Der erste Titel kommt sogar aus meiner Hood, zumindest fast: »Andrea lässt sich scheiden« spielt nicht in Wien, sondern in der breitakzentigen Provinz, aber dem Österreicher glüht das Herzle dadurch nicht minder. Der gute Josef Hader (»Wilde Maus«, »Der Knochenmann«) ist zurück und landet erneut eine knochentrockene Komödie in typischen Österreicher-Stil: Tod, Suff und Hoffnungslosigkeit, ohne das man sich davon groß aus der Ruhe bringen lassen würde. Goldene-Schnecken-Gewinnerin Birgit Minichmayr (»Nur Gott kann mich richten«, »3 Tage in Quiberon«) überfährt versehentlich des Nachts auf der Landstraße ihren werdenden Ex-Mann, schafft es aber nach Fahrerflucht nicht mit dem Vorfall in Verbindung gebracht zu werden. Stattdessen sind ihre Kollegen auf dem Revier sicher, dass es der depressive, schwer alkoholkranke Religionslehrer der Gemeinde war, der auch selbst von seiner Schuld überzeugt ist. Lakonisch verkörpert von Hader selbst. In einer köstlichen Nebenrolle Thomas Schubert (»Roter Himmel«), in den ich paar Tage vor der Premiere in Berlin fast auf dem U-Banh-Gleis reingerannt bin. Ist keine deutsche Komödie, also gelten alle Vorurteile nicht. Hatte – wie der ganze Zoopalast – sehr viel Spaß in Berlin.

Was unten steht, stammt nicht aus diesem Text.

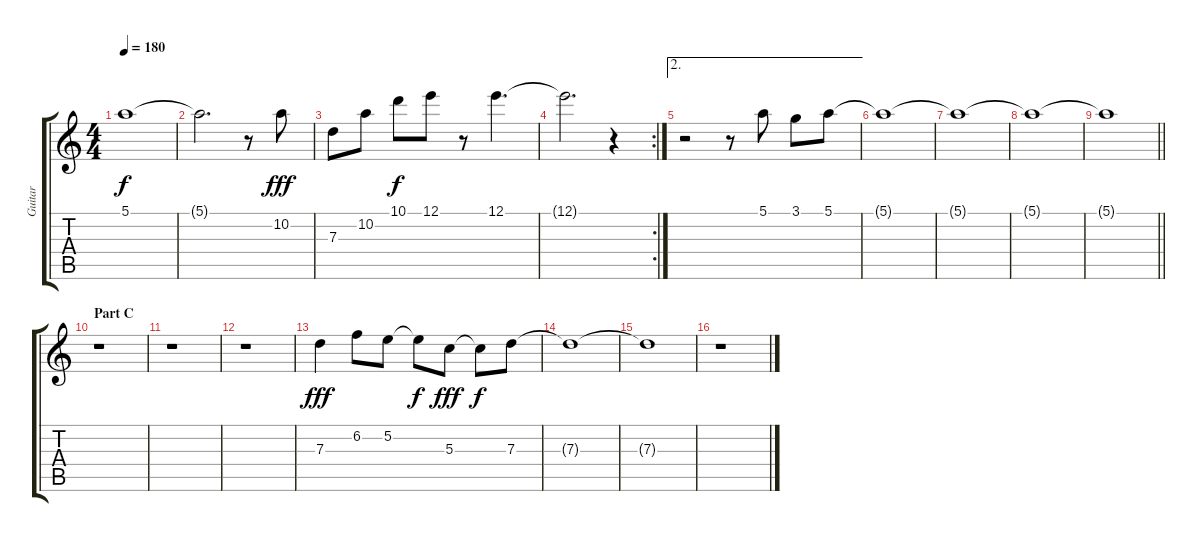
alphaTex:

\track ("Guitar" "Guitar") {instrument overdrivenguitar}
\staff {score tabs}
\tuning (E4 B3 G3 D3 A2 E2) {hide}
\ts (4 4)
\tempo 180
\clef g2
\ks c
5.1{t}.1{dy f} |
5.1{t}.2{d} r.8 10.2.8{dy fff} |
7.3.8 10.2.8 10.1.8{dy f} 12.1.8 r.8 12.1.4{d} |
\rc 2
12.1{t}.2{d} r.4 |
\ae 2
r.2 r.8 5.1.8 3.1.8 5.1.8 |
5.1{t}.1 |
5.1{t}.1 |
5.1{t}.1 |
\barLineRight lightlight
5.1{t}.1 |
\section ("" "Part C")
r.1 |
r.1 |
r.1 |
7.3.4{dy fff} 6.2.8 5.2.8 5.2{t}.8{dy f} 5.3.8{dy fff} 5.3{t}.8{dy f} 7.3.8 |
7.3{t}.1 |
7.3{t}.1 |
r.1
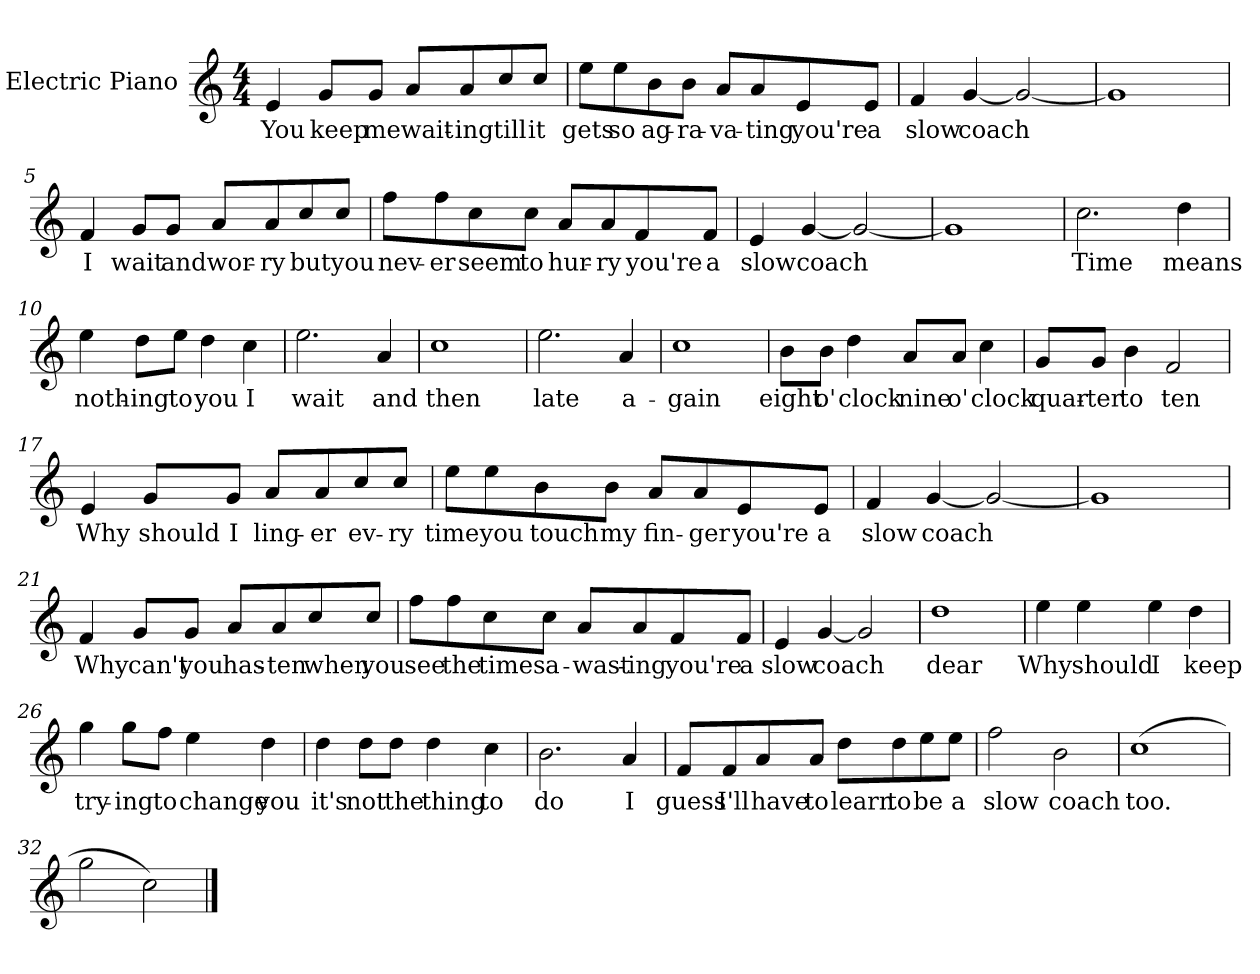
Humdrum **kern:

**kern	**text
*part1	*part1
*staff1	*staff1
*I"Electric Piano	*
*I'E.Pno	*
*clefG2	*
*k[]	*
*C:	*
*M4/4	*
=1	=1
4e/	You
8g/L	keep
8g/J	me
8a/L	wait-
8a/	-ing
8cc/	till
8cc/J	it
=2	=2
8ee\L	gets
8ee\	so
8b\	ag-
8b\J	-ra-
8a/L	-va-
8a/	-ting
8e/	you're
8e/J	a
=3	=3
4f/	slow
[4g/	coach
2g/_	.
=4	=4
1g]	.
!!LO:LB:g=z
=5	=5
4f/	I
8g/L	wait
8g/J	and
8a/L	wor-
8a/	-ry
8cc/	but
8cc/J	you
=6	=6
8ff\L	nev-
8ff\	-er
8cc\	seem
8cc\J	to
8a/L	hur-
8a/	-ry
8f/	you're
8f/J	a
=7	=7
4e/	slow
[4g/	coach
2g/_	.
=8	=8
1g]	.
!!LO:LB:g=z
=9	=9
2.cc\	Time
4dd\	means
=10	=10
4ee\	-noth-
8dd\L	-ing
8ee\J	to
4dd\	you
4cc\	I
=11	=11
2.ee\	wait
4a/	and
=12	=12
1cc	then
!!LO:LB:g=z
=13	=13
2.ee\	late
4a/	a-
=14	=14
1cc	-gain
=15	=15
8b\L	eight
8b\J	-o'
4dd\	clock
8a/L	nine
8a/J	-o'
4cc\	clock
=16	=16
8g/L	quar-
8g/J	-ter
4b\	to
2f/	ten
!!LO:LB:g=z
=17	=17
4e/	Why
8g/L	should
8g/J	I
8a/L	ling-
8a/	-er
8cc/	ev-
8cc/J	-ry
=18	=18
8ee\L	time
8ee\	you
8b\	touch
8b\J	my
8a/L	fin-
8a/	-ger
8e/	you're
8e/J	a
=19	=19
4f/	slow
[4g/	coach
2g/_	.
=20	=20
1g]	.
!!LO:LB:g=z
=21	=21
4f/	Why
8g/L	can't
8g/J	you
8a/L	has-
8a/	-ten
8cc/	when
8cc/J	you
=22	=22
8ff\L	see
8ff\	the
8cc\	times
8cc\J	a-
8a/L	-wast-
8a/	-ing
8f/	you're
8f/J	a
=23	=23
4e/	slow
[4g/	coach
2g/]	.
=24	=24
1dd	dear
!!LO:LB:g=z
=25	=25
4ee\	Why
4ee\	should
4ee\	I
4dd\	keep
=26	=26
4gg\	try-
8gg\L	ing
8ff\J	to
4ee\	change
4dd\	you
=27	=27
4dd\	it's
8dd\L	not
8dd\J	the
4dd\	thing
4cc\	to
=28	=28
2.b\	do
4a/	I
!!LO:LB:g=z
=29	=29
8f/L	guess
8f/	I'll
8a/	have
8a/J	to
8dd\L	learn
8dd\	to
8ee\	be
8ee\J	a
=30	=30
2ff\	slow
2b\	coach
=31	=31
(1cc	too.
=32	=32
2gg\	.
2cc\)	.
==	==
*-	*-
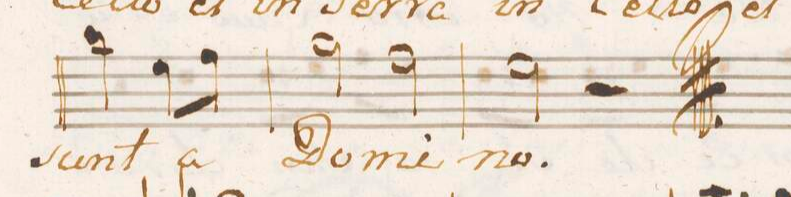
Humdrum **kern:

**kern	**text
*I"Soprano.	*
*clefC1	*
*k[]	*
*met(C.)	*
*M4/4	*
4gg\	sunt
8cc\L	a
8dd\J	.
=39	=39
2ee\	Do-
2dd\	-mi-
=40	=40
2cc\	-no.
2r	.
==	==
*-	*-
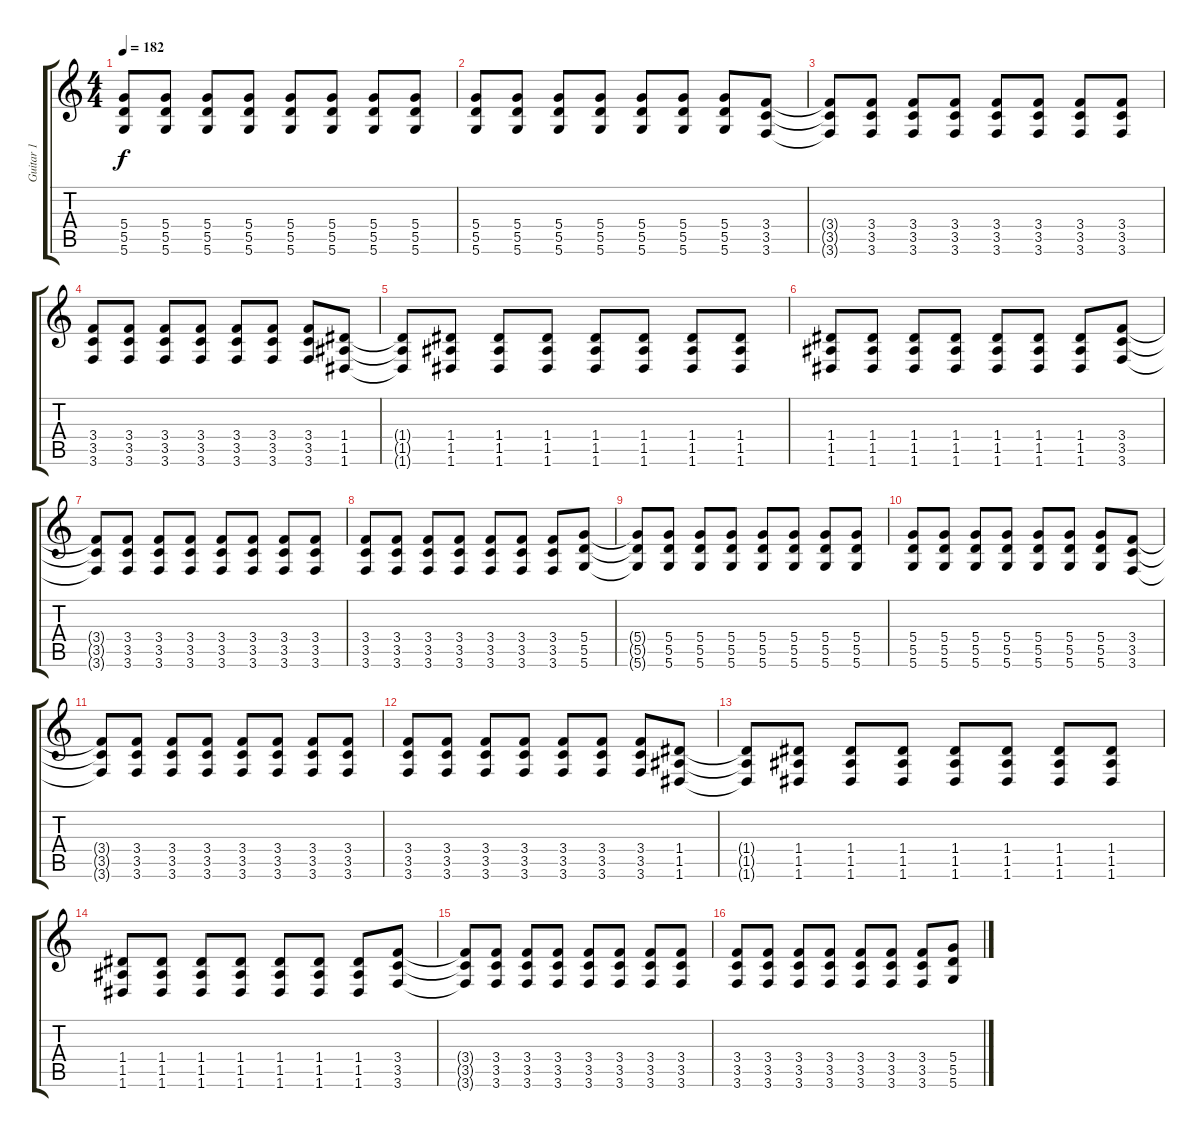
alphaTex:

\track ("Guitar 1" "Guitar 1") {instrument distortionguitar}
\staff {score tabs}
\tuning (E4 B3 G3 D3 A2 D2) {hide}
\ts (4 4)
\tempo 182
\clef g2
\ks c
(5.4{t} 5.5{t} 5.6{t}).8{dy f} (5.4 5.5 5.6).8 (5.4 5.5 5.6).8 (5.4 5.5 5.6).8 (5.4 5.5 5.6).8 (5.4 5.5 5.6).8 (5.4 5.5 5.6).8 (5.4 5.5 5.6).8 |
(5.4 5.5 5.6).8 (5.4 5.5 5.6).8 (5.4 5.5 5.6).8 (5.4 5.5 5.6).8 (5.4 5.5 5.6).8 (5.4 5.5 5.6).8 (5.4 5.5 5.6).8 (3.4 3.5 3.6).8 |
(3.4{t} 3.5{t} 3.6{t}).8 (3.4 3.5 3.6).8 (3.4 3.5 3.6).8 (3.4 3.5 3.6).8 (3.4 3.5 3.6).8 (3.4 3.5 3.6).8 (3.4 3.5 3.6).8 (3.4 3.5 3.6).8 |
(3.4 3.5 3.6).8 (3.4 3.5 3.6).8 (3.4 3.5 3.6).8 (3.4 3.5 3.6).8 (3.4 3.5 3.6).8 (3.4 3.5 3.6).8 (3.4 3.5 3.6).8 (1.4 1.5 1.6).8 |
(1.4{t} 1.5{t} 1.6{t}).8 (1.4 1.5 1.6).8 (1.4 1.5 1.6).8 (1.4 1.5 1.6).8 (1.4 1.5 1.6).8 (1.4 1.5 1.6).8 (1.4 1.5 1.6).8 (1.4 1.5 1.6).8 |
(1.4 1.5 1.6).8 (1.4 1.5 1.6).8 (1.4 1.5 1.6).8 (1.4 1.5 1.6).8 (1.4 1.5 1.6).8 (1.4 1.5 1.6).8 (1.4 1.5 1.6).8 (3.4 3.5 3.6).8 |
(3.4{t} 3.5{t} 3.6{t}).8 (3.4 3.5 3.6).8 (3.4 3.5 3.6).8 (3.4 3.5 3.6).8 (3.4 3.5 3.6).8 (3.4 3.5 3.6).8 (3.4 3.5 3.6).8 (3.4 3.5 3.6).8 |
(3.4 3.5 3.6).8 (3.4 3.5 3.6).8 (3.4 3.5 3.6).8 (3.4 3.5 3.6).8 (3.4 3.5 3.6).8 (3.4 3.5 3.6).8 (3.4 3.5 3.6).8 (5.4 5.5 5.6).8 |
(5.4{t} 5.5{t} 5.6{t}).8 (5.4 5.5 5.6).8 (5.4 5.5 5.6).8 (5.4 5.5 5.6).8 (5.4 5.5 5.6).8 (5.4 5.5 5.6).8 (5.4 5.5 5.6).8 (5.4 5.5 5.6).8 |
(5.4 5.5 5.6).8 (5.4 5.5 5.6).8 (5.4 5.5 5.6).8 (5.4 5.5 5.6).8 (5.4 5.5 5.6).8 (5.4 5.5 5.6).8 (5.4 5.5 5.6).8 (3.4 3.5 3.6).8 |
(3.4{t} 3.5{t} 3.6{t}).8 (3.4 3.5 3.6).8 (3.4 3.5 3.6).8 (3.4 3.5 3.6).8 (3.4 3.5 3.6).8 (3.4 3.5 3.6).8 (3.4 3.5 3.6).8 (3.4 3.5 3.6).8 |
(3.4 3.5 3.6).8 (3.4 3.5 3.6).8 (3.4 3.5 3.6).8 (3.4 3.5 3.6).8 (3.4 3.5 3.6).8 (3.4 3.5 3.6).8 (3.4 3.5 3.6).8 (1.4 1.5 1.6).8 |
(1.4{t} 1.5{t} 1.6{t}).8 (1.4 1.5 1.6).8 (1.4 1.5 1.6).8 (1.4 1.5 1.6).8 (1.4 1.5 1.6).8 (1.4 1.5 1.6).8 (1.4 1.5 1.6).8 (1.4 1.5 1.6).8 |
(1.4 1.5 1.6).8 (1.4 1.5 1.6).8 (1.4 1.5 1.6).8 (1.4 1.5 1.6).8 (1.4 1.5 1.6).8 (1.4 1.5 1.6).8 (1.4 1.5 1.6).8 (3.4 3.5 3.6).8 |
(3.4{t} 3.5{t} 3.6{t}).8 (3.4 3.5 3.6).8 (3.4 3.5 3.6).8 (3.4 3.5 3.6).8 (3.4 3.5 3.6).8 (3.4 3.5 3.6).8 (3.4 3.5 3.6).8 (3.4 3.5 3.6).8 |
(3.4 3.5 3.6).8 (3.4 3.5 3.6).8 (3.4 3.5 3.6).8 (3.4 3.5 3.6).8 (3.4 3.5 3.6).8 (3.4 3.5 3.6).8 (3.4 3.5 3.6).8 (5.4 5.5 5.6).8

»Io Capitano« hat wohl nicht in dem Sinne Spaß gemacht für die meisten, wurde aber nichtsdestotrotz auf den Festivals der Welt gefeiert und nicht nur in Venedig auch prämiert. Matteo Garrone (»Gomorrah«, »Dogman«, »Das Märchen der Märchen«) hat diesmal weder Gangster- noch Märchenfilm gemacht, sondern einen über die Flüchtlingskrise. Und reist dafür in die Wüste. Er begleitet den jungen Seydou und seinen Cousin auf ihrer Irrfahrt von Dakar nach Europa, durch die engen Staus in Libyen und die erstickende Weite des Mittelmeers. Mit viel dokumentarischem wie magischem Realismus erzählt Garrone eine homerische Odyssee in unserer unmittelbaren Gegenwart. Definitiv einer der großen, wichtigen Titel diesen Monat.
Ein paar Titel lasse ich diesen Monat raus, weil die wohl nur in meiner Ecke des Pools schwimmen, dafür keschere ich im Gegenzug zwei Titel für euch ran, die mich so gar nicht jucken:
Zum einen ist da »Monkey Man« mit Dev Patel (»The Green Knight«, »Slumdog Millionaire«, »David Copperfield«). Produziert von Jordan Peele wird hier eine Art indischer John Wick zwischen blutigen Fight Clubs und korrumpierten Hochhauseliten erzählt. Wirkt sehr stylisch, könnte Spaß machen, aber auch viel Blödelei auf zwei Stunden kloppen. Hat für mich gelinde gesagt keine Priorität. Aber wenn man mal ‘nen Abend frei hat…
Selbst wenn ich eine Woche lang nichts zu tun hätte, würde ich nicht in den neuen Guadagnino (»Suspiria«, »Bones & All«, »Call me by your name«) gehen. Aber ich schätze, ihr wollte »Challengers« gucken. Ein sexy Tennisdrama im gemischten Liebesdreieck-Doppel rund um eine arrogant über die Sonnenbrille lukende Zendaya (»Dune«, »Euphoria«, »Spiderman«). Sieht bestimmt wieder auch abseits der athletischen Sternchenkörper toll aus, aber nach drei Fiaskos muss ich mir nicht nochmal eitle Hochglanz-Kunstscheiße vom Breitbartitaliener antun. Ich kann euch aber wohl auch nicht aufhalten…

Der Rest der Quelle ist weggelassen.